Listwise ranking objectives unexplored: the method still uses a pairwise DPO loss despite full ranking information being available within each group—incorporating listwise ranking losses could further improve efficiency.
Unimodal limitation: only protein sequences are considered; structural or functional modalities are not incorporated.

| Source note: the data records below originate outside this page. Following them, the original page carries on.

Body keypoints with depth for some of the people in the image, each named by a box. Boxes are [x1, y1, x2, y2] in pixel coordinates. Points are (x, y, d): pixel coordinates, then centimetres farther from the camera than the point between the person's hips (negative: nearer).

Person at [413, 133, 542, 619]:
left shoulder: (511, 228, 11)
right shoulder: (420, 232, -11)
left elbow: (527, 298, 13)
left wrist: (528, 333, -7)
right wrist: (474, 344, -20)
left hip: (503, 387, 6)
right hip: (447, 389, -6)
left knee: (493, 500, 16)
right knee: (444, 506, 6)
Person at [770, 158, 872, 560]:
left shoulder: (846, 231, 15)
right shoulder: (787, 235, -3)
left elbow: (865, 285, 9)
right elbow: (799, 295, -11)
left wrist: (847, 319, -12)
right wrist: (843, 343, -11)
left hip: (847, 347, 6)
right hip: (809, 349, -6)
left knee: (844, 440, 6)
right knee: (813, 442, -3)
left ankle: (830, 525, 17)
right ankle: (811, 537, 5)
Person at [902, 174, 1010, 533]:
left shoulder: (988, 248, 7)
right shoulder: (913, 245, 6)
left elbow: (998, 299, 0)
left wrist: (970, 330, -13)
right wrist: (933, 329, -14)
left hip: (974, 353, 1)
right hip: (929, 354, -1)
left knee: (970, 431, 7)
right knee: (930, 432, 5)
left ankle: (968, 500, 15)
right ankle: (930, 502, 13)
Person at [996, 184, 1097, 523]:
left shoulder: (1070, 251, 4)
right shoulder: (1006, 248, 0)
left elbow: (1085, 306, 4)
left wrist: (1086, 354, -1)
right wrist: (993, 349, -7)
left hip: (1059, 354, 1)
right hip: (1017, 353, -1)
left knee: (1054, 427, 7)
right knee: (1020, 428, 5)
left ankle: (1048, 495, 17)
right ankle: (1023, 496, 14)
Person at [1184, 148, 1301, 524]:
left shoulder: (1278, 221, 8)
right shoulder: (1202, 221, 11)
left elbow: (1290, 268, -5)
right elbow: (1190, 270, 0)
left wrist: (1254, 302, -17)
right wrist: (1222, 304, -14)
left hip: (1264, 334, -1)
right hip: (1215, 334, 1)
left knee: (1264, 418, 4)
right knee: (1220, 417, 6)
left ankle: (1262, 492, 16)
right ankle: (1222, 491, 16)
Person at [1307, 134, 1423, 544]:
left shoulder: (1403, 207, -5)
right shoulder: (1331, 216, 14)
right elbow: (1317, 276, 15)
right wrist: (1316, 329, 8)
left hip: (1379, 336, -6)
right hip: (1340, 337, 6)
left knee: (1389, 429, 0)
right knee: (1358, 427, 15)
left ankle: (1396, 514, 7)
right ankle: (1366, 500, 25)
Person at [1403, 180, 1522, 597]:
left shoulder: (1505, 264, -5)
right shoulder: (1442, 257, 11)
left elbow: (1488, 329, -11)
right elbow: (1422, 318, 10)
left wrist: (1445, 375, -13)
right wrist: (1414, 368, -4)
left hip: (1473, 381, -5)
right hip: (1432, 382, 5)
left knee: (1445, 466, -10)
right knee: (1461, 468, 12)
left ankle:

vs. Standard DPO (Rafailov et al., NeurIPS 2023): Standard DPO is designed for NLP, assuming preference data is provided by human annotators. g-DPO addresses the scalability challenge unique to protein applications—constructing preference pairs from scalar labels—which is a distinctive challenge of applying DPO to biology.
vs. CtrlProt (Liu et al., AAAI 2025): CtrlProt employs rank-wise preference objectives to improve controllability in multi-objective optimization but does not address computational efficiency. g-DPO focuses on efficiency; the two approaches are complementary—g-DPO's clustering strategy could be integrated with CtrlProt's multi-objective framework.
vs. Widatalla et al.: Their finding that random sampling of preference pairs across rank levels yields comparable performance (with minimal difference across gap levels) implies redundancy. g-DPO approaches pruning from sequence space rather than rank space, which is more practically grounded.
The work provides direct guidance for research employing DPO/RLHF in protein engineering—confirming that not all preference pairs are equally valuable, and that comparisons within local neighborhoods are more informative.

Rating¶

Novelty: ⭐⭐⭐⭐ Elegantly combines the local mutation structure of protein sequences with DPO computational optimization; union mask clustering design is particularly well-crafted.
Experimental Thoroughness: ⭐⭐⭐⭐⭐ Three-task in silico + two-task in vitro validation with comprehensive ablation studies; closed-loop experimental verification.
Writing Quality: ⭐⭐⭐⭐ Methodology is clearly derived, progressing logically from motivation to design to experiments.
Value: ⭐⭐⭐⭐ Directly advances the practical application of DPO in protein engineering; accelerated training makes large-scale mutational landscape optimization tractable.